[英]Insert space between specific characters but not if followed by specific characters regex
Using python regex, I wish to insert a space between alpha characters and numerals (alpha will always preceed numeral), but not between (numerals and hyphens) or between (numerals and underscores). 我希望使用python regex在Alpha字符和数字之间插入一个空格(Alpha始终以数字开头),但不要在(数字和连字符)之间(在数字和下划线之间)插入空格。
Ideally, I'd like it to replace all such examples on the line (see the 3rd sample string, below) , but even just doing the first one is great. 理想情况下,我希望它替换行上的所有此类示例(请参见下面的第三个示例字符串) ,但是即使仅执行第一个示例也很棒。
I've gotten this far: 我已经走了这么远:
import re
item = "Bob Ro1-1 Fred"
txt = re.sub(r"(.*)(\d)", r"\1 \2", item)
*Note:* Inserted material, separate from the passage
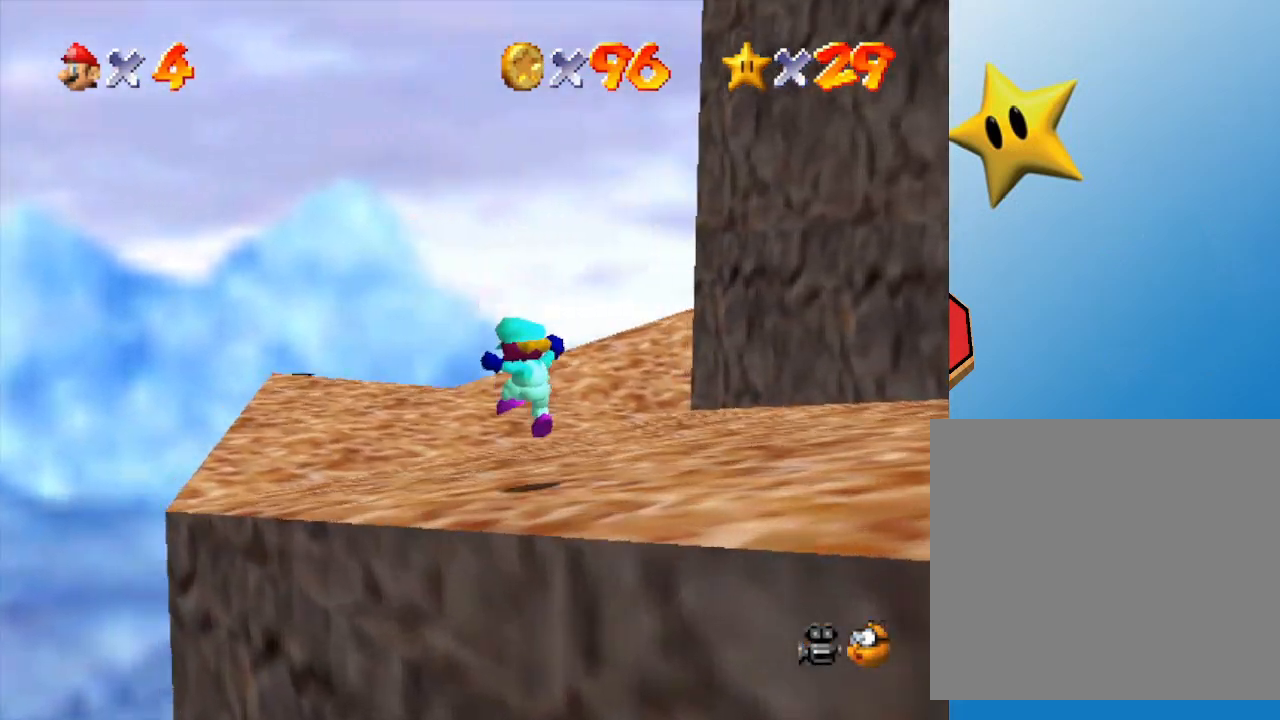
{"buttons": [], "left_stick": "down-left", "events": [[117, "A", "down"], [217, "A", "up"], [317, "left_stick", "down-left"]]}
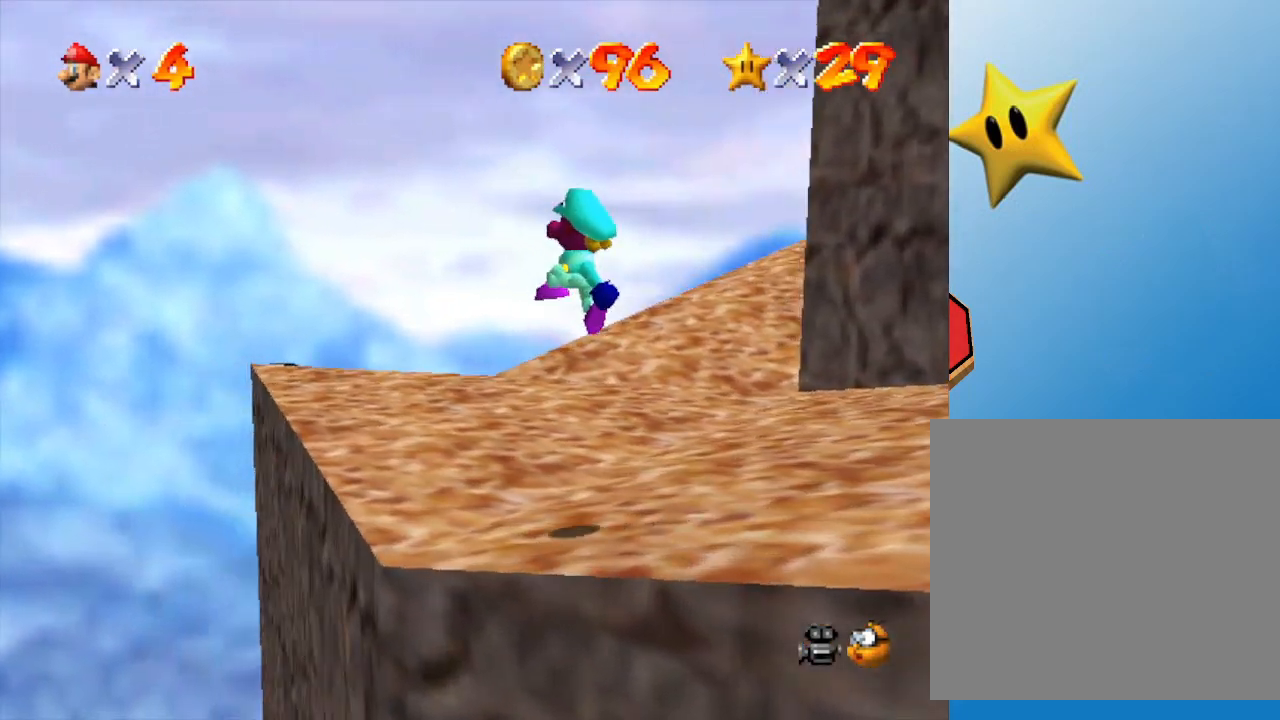
{"buttons": [], "left_stick": "center", "events": [[467, "left_stick", "center"]]}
print(txt) #prints Bob Ro1 -1 Fred (DESIRED WOULD BE Bob Ro 1-1 Fred)
I've tried sticking a ?
我试过贴
?
in various places to ungreedify the search, but haven't yet found the magic. 在各个地方进行搜索,但是还没有找到魔术。
Sample strings:
Original ==> Desired output
示例字符串:
Original ==> Desired output
1. "Bob Ro1 Sam cl3"==>
"Bob Ro 1 Sam cl 3"1.“ Bob Ro1 Sam cl3”
==>
“ Bob Ro 1 Sam cl 3”
2. "Some Guy ro1-1 Sam"==>
"Some Guy ro 1-1 Sam"2.“ Some Guy ro1-1 Sam”
==>
“ Some Guy ro1-1 Sam”
3. "ribbet ribbit ro3_2 bob wow cl1-3"==>
"ribbit ribbit ro 3_2 bow wow cl 1-3"3.“ ribrib ribbit ro3_2 bob wow cl1-3”
==>
“ ribbit ribbit ro 3_2 bow wow cl1-3”
You may use 您可以使用
re.sub(r'([^\W\d_])(\d)', r'\1 \2', s)
See the regex demo 见正则表达式演示
A variation using lookarounds: 使用环视方法的一种变体 :
re.sub(r'(?<=[^\W\d_])(?=\d)', ' ', s)
The ([^\\W\\d_])(\\d)
regex matches and captures into Group 1 any single letter and into Group 2 the next digit. ([^\\W\\d_])(\\d)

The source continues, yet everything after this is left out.